Married to the Mob went on to be a huge success. Rihanna’s worn it, as have Fergie, Little Kim, and Lady Miss Kier. The line has also collaborated with brands like Kangol, Colette, and Nike. And while she’s done well financially, McSweeney feels she doesn’t get as much credit for her success as other, male-dominated streetwear brands. “There’s no other guy brands in the streetwear world that have done as many collaborations as me, except maybe Supreme, and maybe Kith,” she says. (McSweeney was sued by Supreme for $10 million in 2013, after the brand accused Married to the Mob of ripping off its signature design with their line of “Supreme Bitch” paraphernalia. McSweeney, in turn, accused Supreme of trying to silence her. The lawsuit was dropped later that year following an out of court settlement.) Clearly, though, she hopes her brand will benefit from her role on the show. In March, the Married to the Mob website was nothing more than a blank page with the message “We’ll be right back, bitch,” and a return date: April 2, 2020 — season 12’s premiere.

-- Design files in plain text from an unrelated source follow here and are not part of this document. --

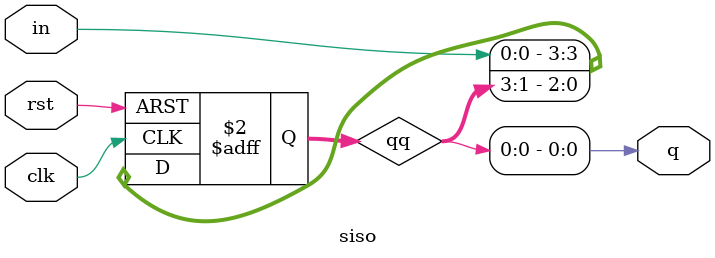
<source format=v>
module siso(clk,in,rst,q);
input clk,rst,in;
output q;
reg [3:0]qq;
assign q=qq[0];
always @ (posedge clk, posedge rst)
begin
if(rst) qq <=0;
else qq <= {in,qq[3:1]};
end
endmodule

</source>
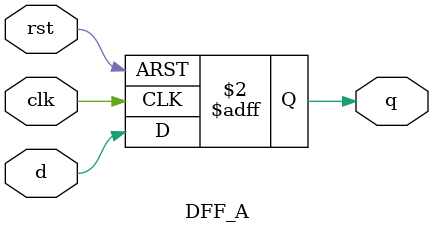
<source format=v>
module DFF_A(
	input clk,rst,
	input d,
	output reg q
);

always @(posedge clk or posedge rst) begin 

	if(rst) 
	q <= 0;
	else 
	q <= d;

end 
endmodule 
</source>
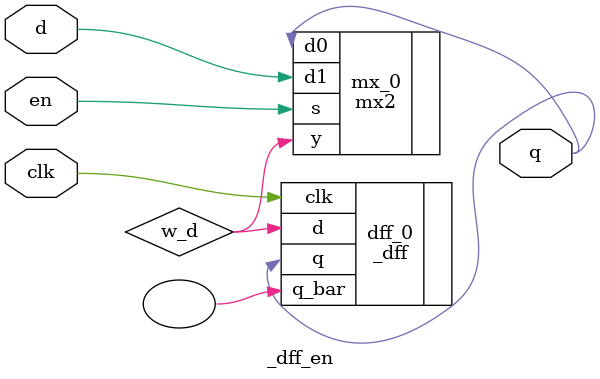
<source format=v>


//endmodule //another way to construct dff_en

module _dff_en(clk, en, d, q);

	input clk, en, d;
	output q; //set input and output
	
	wire w_d; //set wire
	
	mx2 mx_0(.d0(q), .d1(d), .s(en), .y(w_d)); //to select signal
	_dff dff_0(.clk(clk), .d(w_d), .q(q), .q_bar()); //run dff
	
endmodule


</source>
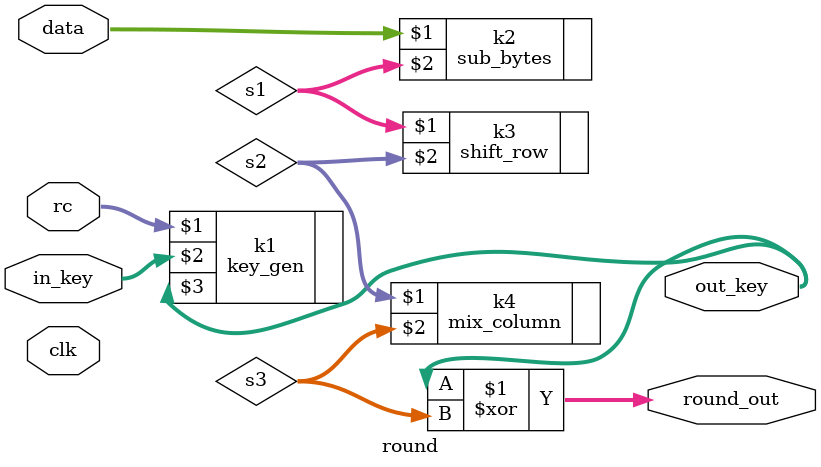
<source format=sv>

module round(
    input logic clk,
    input logic [3:0] rc,
    input logic [127:0] data,
    input logic [127:0] in_key,
    output logic [127:0] out_key,
    output logic [127:0] round_out
);

logic [127:0] s1, s2, s3;

key_gen k1 (rc, in_key, out_key);
sub_bytes k2 (data, s1);
shift_row k3 (s1, s2);
mix_column k4 (s2, s3);

assign round_out = out_key ^ s3; 

endmodule

</source>
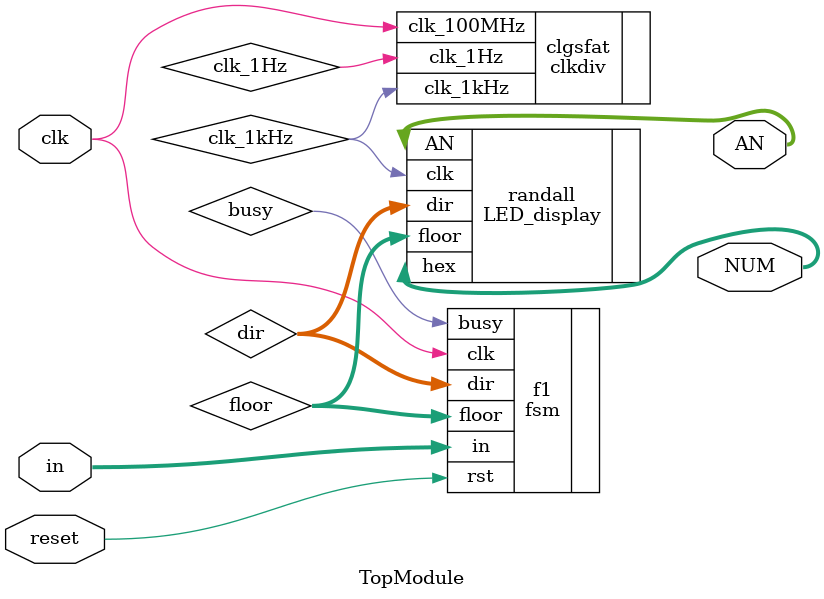
<source format=v>
`timescale 1ns / 1ps
module TopModule(
    input [5:0] in,
    input clk,
	 input reset,
    output [6:0] NUM,
    output [3:0] AN
    );
	 
	 wire clk_1kHz;
	 wire clk_1Hz;
	 wire [1:0] floor;
	 wire [1:0] dir;
	 wire busy;
	 
	 clkdiv clgsfat(.clk_100MHz(clk),.clk_1kHz(clk_1kHz),.clk_1Hz(clk_1Hz));
	 fsm f1(.in(in),.rst(reset),.clk(clk),.floor(floor),.dir(dir),.busy(busy)); //run @ 100MHz. counter built in.
	 LED_display randall(.dir(dir),.floor(floor),.hex(NUM),.AN(AN),.clk(clk_1kHz)); //run @ 1kHz.


endmodule

</source>
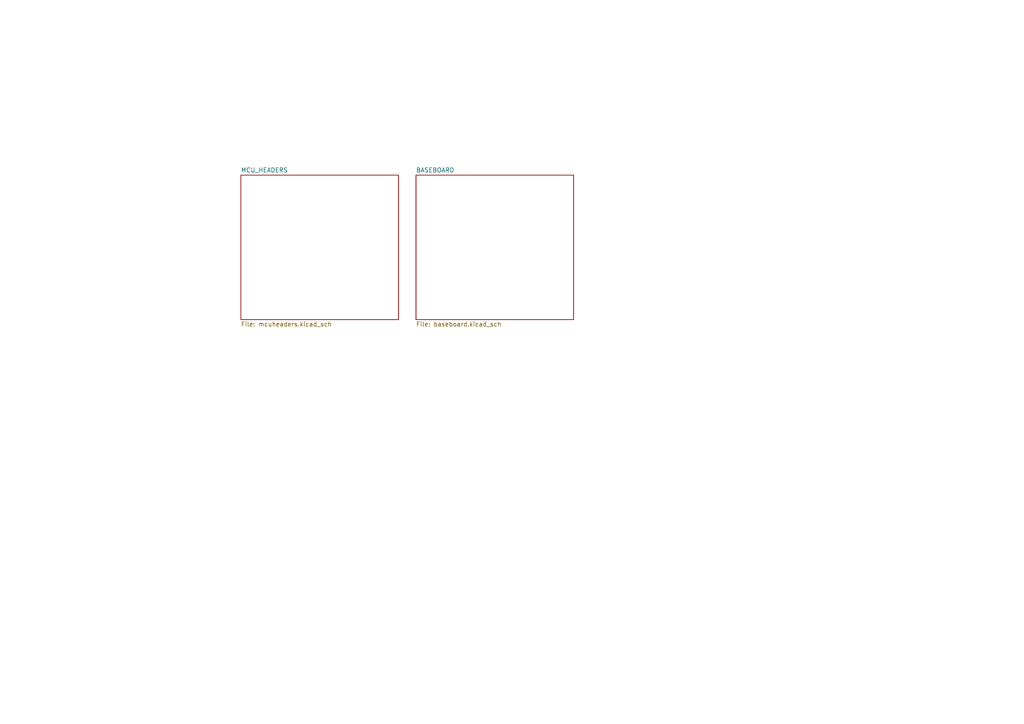
<source format=kicad_sch>
(kicad_sch
	(version 20250114)
	(generator "eeschema")
	(generator_version "9.0")
	(uuid "1c72d2eb-7fb1-49fe-a026-e817f5a7ec43")
	(paper "A4")
	(lib_symbols)
	(sheet
		(at 120.65 50.8)
		(size 45.72 41.91)
		(exclude_from_sim no)
		(in_bom yes)
		(on_board yes)
		(dnp no)
		(fields_autoplaced yes)
		(stroke
			(width 0.1524)
			(type solid)
		)
		(fill
			(color 0 0 0 0.0000)
		)
		(uuid "16aff487-3924-4be3-b176-d1fab0e3868e")
		(property "Sheetname" "BASEBOARD"
			(at 120.65 50.0884 0)
			(effects
				(font
					(size 1.27 1.27)
				)
				(justify left bottom)
			)
		)
		(property "Sheetfile" "baseboard.kicad_sch"
			(at 120.65 93.2946 0)
			(effects
				(font
					(size 1.27 1.27)
				)
				(justify left top)
			)
		)
		(instances
			(project "EggClassifier"
				(path "/1c72d2eb-7fb1-49fe-a026-e817f5a7ec43"
					(page "3")
				)
			)
		)
	)
	(sheet
		(at 69.85 50.8)
		(size 45.72 41.91)
		(exclude_from_sim no)
		(in_bom yes)
		(on_board yes)
		(dnp no)
		(fields_autoplaced yes)
		(stroke
			(width 0.1524)
			(type solid)
		)
		(fill
			(color 0 0 0 0.0000)
		)
		(uuid "a876cc3c-46f3-4b62-bd95-490c4538aae6")
		(property "Sheetname" "MCU_HEADERS"
			(at 69.85 50.0884 0)
			(effects
				(font
					(size 1.27 1.27)
				)
				(justify left bottom)
			)
		)
		(property "Sheetfile" "mcuheaders.kicad_sch"
			(at 69.85 93.2946 0)
			(effects
				(font
					(size 1.27 1.27)
				)
				(justify left top)
			)
		)
		(instances
			(project "EggClassifier"
				(path "/1c72d2eb-7fb1-49fe-a026-e817f5a7ec43"
					(page "2")
				)
			)
		)
	)
	(sheet_instances
		(path "/"
			(page "1")
		)
	)
	(embedded_fonts no)
)

</source>
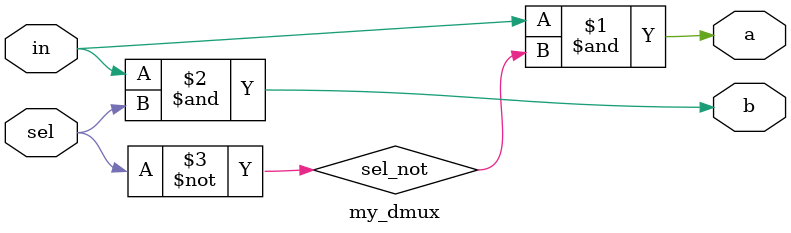
<source format=v>
/**
 * Demultiplexor:
 * {a, b} = {in, 0} if sel == 0
 *          {0, in} if sel == 1
 */

module my_dmux(a, b, in, sel);
 
	output a, b;
	input in, sel;
	 
	wire sel_not;
 
	// Get the inverted version of sel too.
	not(sel_not, sel);
	
	// Send "in" to the selected output.
	and(a, in, sel_not);
	and(b, in, sel);
 
endmodule
 
</source>
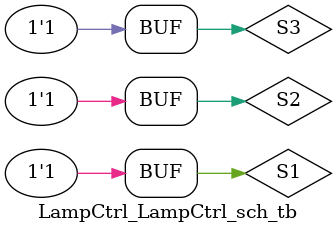
<source format=v>
`timescale 1ns / 1ps


// Verilog test fixture created from schematic E:\3150105246\LampCtrl_sch\LampCtrl.sch - Tue Oct 25 13:52:10 2016

`timescale 1ns / 1ps

module LampCtrl_LampCtrl_sch_tb();

// Inputs
   reg S1;
   reg S2;
   reg S3;

// Output
   wire F;

// Bidirs

// Instantiate the UUT
   LampCtrl UUT (
		.S1(S1), 
		.S2(S2), 
		.S3(S3), 
		.F(F)
   );
// Initialize Inputs
//   `ifdef auto_init
       initial begin
		S3=0;S2=0;S1=0;#50;
        S1=1;#50;
        S2=1;S1=0;#50;
        S1=1;#50;
        S3=1;S2=0;S1=0;#50;
        S1=1;#50;
        S2=1;S1=0;#50;
        S1=1;#50;
      end
//   `endif
endmodule


</source>
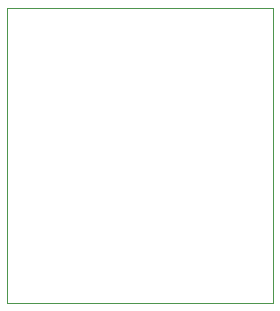
<source format=gbr>
G04 #@! TF.FileFunction,Profile,NP*
%FSLAX46Y46*%
G04 Gerber Fmt 4.6, Leading zero omitted, Abs format (unit mm)*
G04 Created by KiCad (PCBNEW (after 2015-may-25 BZR unknown)-product) date Wed 03 Jun 2015 02:58:06 PM PDT*
%MOMM*%
G01*
G04 APERTURE LIST*
%ADD10C,0.100000*%
G04 APERTURE END LIST*
D10*
X160000000Y-86957000D02*
X137500000Y-86957000D01*
X160000000Y-111957000D02*
X160000000Y-86957000D01*
X137500000Y-111957000D02*
X160000000Y-111957000D01*
X137500000Y-86957000D02*
X137500000Y-111957000D01*
M02*

</source>
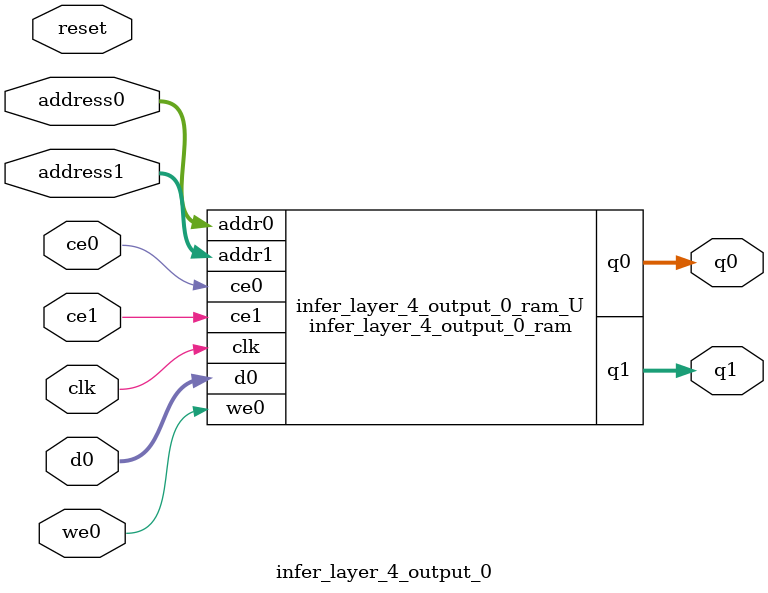
<source format=v>
`timescale 1 ns / 1 ps
module infer_layer_4_output_0_ram (addr0, ce0, d0, we0, q0, addr1, ce1, q1,  clk);

parameter DWIDTH = 32;
parameter AWIDTH = 9;
parameter MEM_SIZE = 365;

input[AWIDTH-1:0] addr0;
input ce0;
input[DWIDTH-1:0] d0;
input we0;
output reg[DWIDTH-1:0] q0;
input[AWIDTH-1:0] addr1;
input ce1;
output reg[DWIDTH-1:0] q1;
input clk;

reg [DWIDTH-1:0] ram[0:MEM_SIZE-1];




always @(posedge clk)  
begin 
    if (ce0) begin
        if (we0) 
            ram[addr0] <= d0; 
        q0 <= ram[addr0];
    end
end


always @(posedge clk)  
begin 
    if (ce1) begin
        q1 <= ram[addr1];
    end
end


endmodule

`timescale 1 ns / 1 ps
module infer_layer_4_output_0(
    reset,
    clk,
    address0,
    ce0,
    we0,
    d0,
    q0,
    address1,
    ce1,
    q1);

parameter DataWidth = 32'd32;
parameter AddressRange = 32'd365;
parameter AddressWidth = 32'd9;
input reset;
input clk;
input[AddressWidth - 1:0] address0;
input ce0;
input we0;
input[DataWidth - 1:0] d0;
output[DataWidth - 1:0] q0;
input[AddressWidth - 1:0] address1;
input ce1;
output[DataWidth - 1:0] q1;



infer_layer_4_output_0_ram infer_layer_4_output_0_ram_U(
    .clk( clk ),
    .addr0( address0 ),
    .ce0( ce0 ),
    .we0( we0 ),
    .d0( d0 ),
    .q0( q0 ),
    .addr1( address1 ),
    .ce1( ce1 ),
    .q1( q1 ));

endmodule


</source>
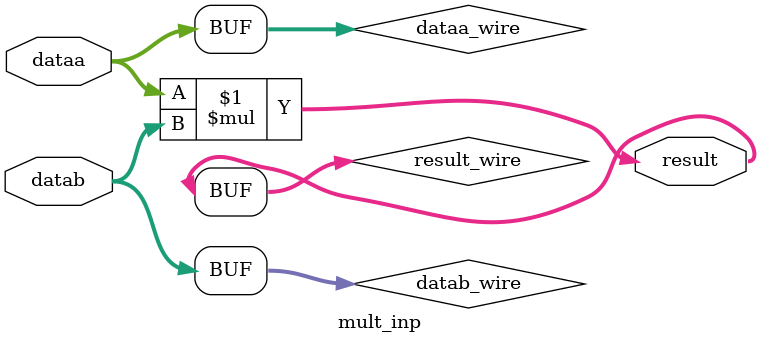
<source format=v>






//synthesis_resources = 
//synopsys translate_off
`timescale 1 ps / 1 ps
//synopsys translate_on
module  mult_inp
	( 
	dataa,
	datab,
	result) /* synthesis synthesis_clearbox=1 */;
	input   [31:0]  dataa;
	input   [31:0]  datab;
	output   [63:0]  result;

	wire [31:0]    dataa_wire;
	wire [31:0]    datab_wire;
	wire [63:0]    result_wire;



	assign dataa_wire = dataa;
	assign datab_wire = datab;
	assign result_wire = dataa_wire * datab_wire;
	assign result = ({result_wire[63:0]});

endmodule //mult_inp
//VALID FILE

</source>
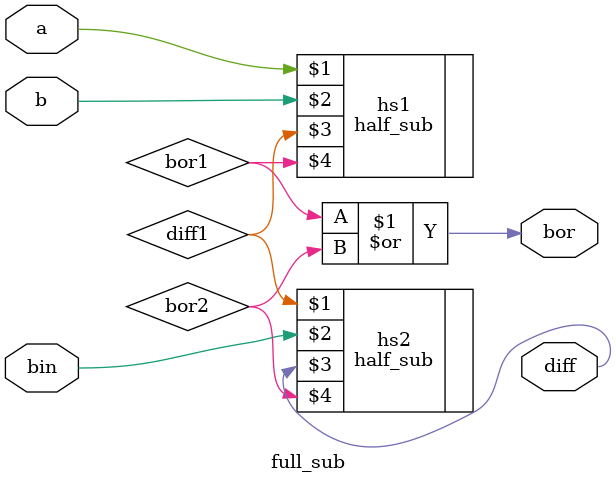
<source format=v>
`timescale 1ns / 1ps
`include "half_sub.v"
module full_sub(a,b,bin,diff,bor);
    input a,b,bin;
    output diff,bor;
    wire diff1,bor1,bor2;
    half_sub hs1(a,b,diff1,bor1);
    half_sub hs2(diff1,bin,diff,bor2);
    assign bor=bor1|bor2;
endmodule

</source>
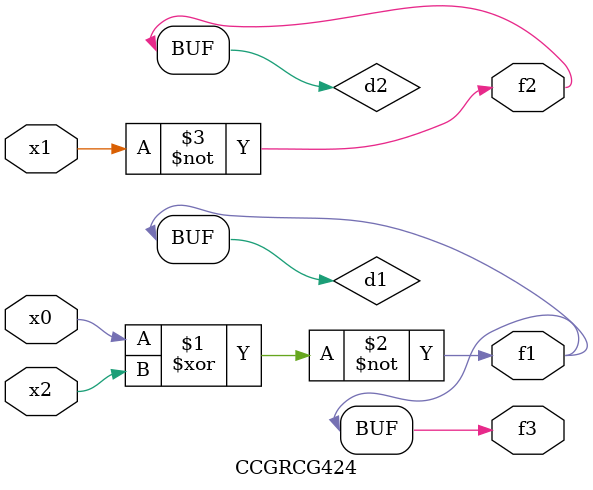
<source format=v>
module CCGRCG424(
	input x0, x1, x2,
	output f1, f2, f3
);

	wire d1, d2, d3;

	xnor (d1, x0, x2);
	nand (d2, x1);
	nor (d3, x1, x2);
	assign f1 = d1;
	assign f2 = d2;
	assign f3 = d1;
endmodule

</source>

With her business savvy and blunt conversational style, McSweeney is reminiscent of another New York housewife, one who isn’t returning this season. When I start to bring up Bethenny Frankel’s surprise exit from the franchise, Bravo’s publicist turns her camera back on and unmutes herself to explain that McSweeney and Frankel have never met, actually, and that McSweeney “doesn’t really know her” though they follow each other on Instagram, and share the same esthetician. (McSweeney says she won’t say what salon or anything: “They’re high profile.”) With this matter resolved, the publicist mutes herself and turns off her camera.

As we wrap things up, I ask McSweeney what she plans to do with the rest of her social distancing time in the Hamptons. She’s FaceTiming with her trainer today, and is going to take a hike tomorrow. She and her family are avoiding grocery stores right now, she explains. “We read that everybody from New York is coming here and bringing corona here. But not us.”